Parafraseando Guimarães Rosa, nasce o ano escolar, tudo começa de novo. A esperança teima de continuar viva malgrado as noites frias que pesam sobre nós. Estarrecemo-nos diante da história, que mergulha em escuridões de guerra, de Gulags, de Auschwitz e no entanto se recarrega de esperança, de utopias, lá onde menos se esperava. De fato, diz o poeta Manoel Bandeira: “Ah, como dói viver quando falta a esperança!”. O Brasil dá enorme exemplo de recuperar a esperança a cada eleição que chega, mesmo que a anterior tenha trazido dissabores pela derrota ou pela decepção dos eleitos. Estamos em ano eleitoral para prefeito.
O marxista ateu Ernst Bloch tem razão ao dizer que o homem vive enquanto aspira e espera. Só que ele, na obscuridade do ateísmo, não alcança a raiz última dessa força existencial. K. Rahner avançou mais fundo ao ir às raízes antropológicas da esperança. “Sou o que espero com liberdade”. E a liberdade é a capacidade que temos de realizar-nos no mais profundo de nosso ser e de modo definitivo. Então a esperança pertence à constituição mesma de nosso ser. Nunca deixaremos de esperar. Ou de um modo negativo, se desaparecesse em nós a esperança, regrediríamos à noite animal de onde viemos.
O poeta Carlos Drummond versejando sobre a bomba a vê como um câncer, uma besta confusa, mas conclui a poesia com a esperança de que o homem a liquidará. Só uma teimosa esperança consegue afirmar contra toda evidência do momento atual de que acabaremos com a bomba, quando ela até o nome de mãe recebe e semeia milhares de mortes nas contínuas guerras inventadas pelo coração amargo e ganancioso dos desejos de lucro.
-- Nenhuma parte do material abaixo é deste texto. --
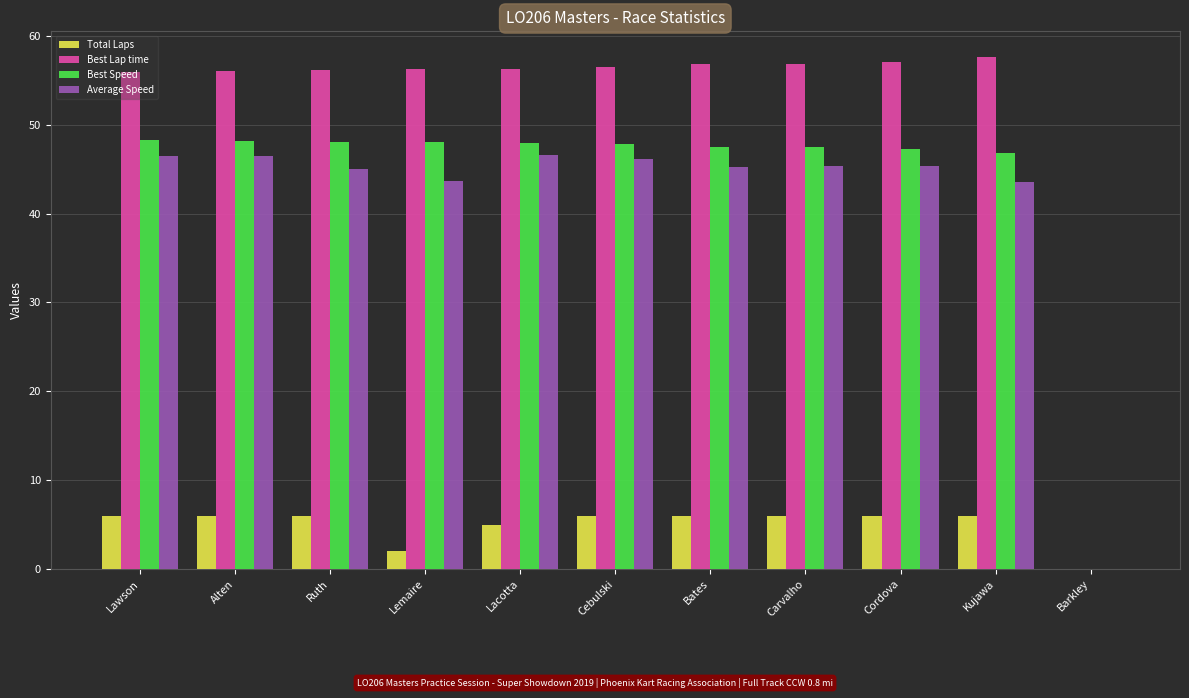

What is the total value across all series at Ruth?

155.2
Um jornalista guatemalteco, ameaçado de morte na luta pela justiça, também protestava contra a clareza dos fatos. “Nem eu nem ninguém estamos ameaçados de morte. Estamos ameaçados de vida, ameaçados de esperança, ameaçados de amor...Estamos enganados. Nós, os cristãos, não estamos ameaçados de morte. Estamos “ameaçados” de ressurreição.”
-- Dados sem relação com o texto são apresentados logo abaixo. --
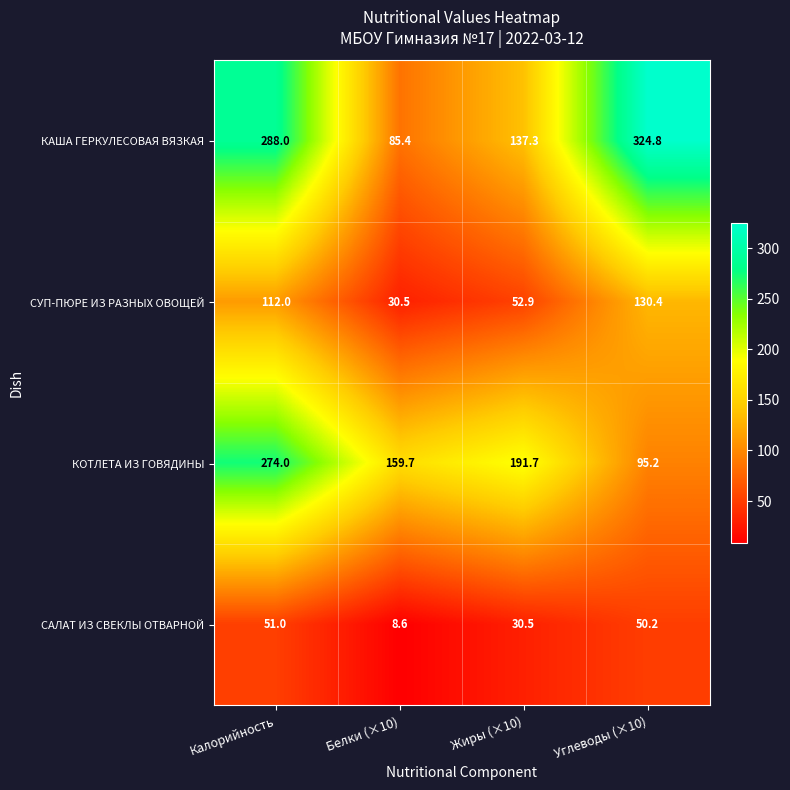

What is the difference between the maximum and minimum values in the СУП-ПЮРЕ ИЗ РАЗНЫХ ОВОЩЕЙ series?

99.9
Deixando esse terreno do aquém, Santo Tomás resume a teologia da esperança bíblica numa frase. “Não se deve esperar de Deus algo menos do que ele mesmo”. Por isso K. Rahner nos aconselhava fazer uma única oração: “Pedir Deus a Deus”. Santo Agostinho aproxima de nós e sussurra. “Assim nos faz Deus: fazendo esperar (adiando), amplia o nosso desejo; suscitando em nós o desejo, amplia o nosso coração; ampliando (o coração), ele o faz capaz de acolhê-Lo”. Deus brinca conosco no sentido lindo do lúdico. Exatamente como a mãe que se esconde do filho pequenino, para que ele corra pela casa a sua procura e a envolva num abraço de carinho e ternura. A esperança habita em nós sob a forma de saudade de Deus. “Teu amor”, escrevia o místico islâmico Rumi, “chegou a meu coração e partiu feliz. Depois retornou e se envolveu com o hábito do amor, mas retirou-se novamente. Timidamente, eu lhe disse: “Permanece dois ou três dias” Então veio, assentou-se junto a mim e esqueceu-se de partir”.
A esperança existirá sempre porque Deus nos visitou em seu Filho Jesus, e este ao partir, não quis deixar-nos órfãos (Jo 14, 18) e enviou-nos o Paráclito (Jo 16, 7), que permanecerá conosco para sempre (Jo 14, 16). A nossa esperança não se funda num futuro a vir, mas na certeza de um presente que se desvelará plenamente no final dos tempos. Toda esperança é um já e ainda não. Já do Espírito presente e ainda não da vitória sobre o mal e a morte. Guimarães Rosa fecha belamente essa reflexão: “Como não ter Deus?! Com Deus existindo, tudo dá esperança: sempre um milagre é possível, o mundo se resolve. Mas, se não tem Deus, há-de a gente perdidos no vai-vem, e a vida é burra. É o aberto perigo das grandes e pequenas horas, não se podendo facilitar - é todos contra os acasos. Tendo Deus, é menos grave se descuidar um pouquinho, pois, no fim dá certo”.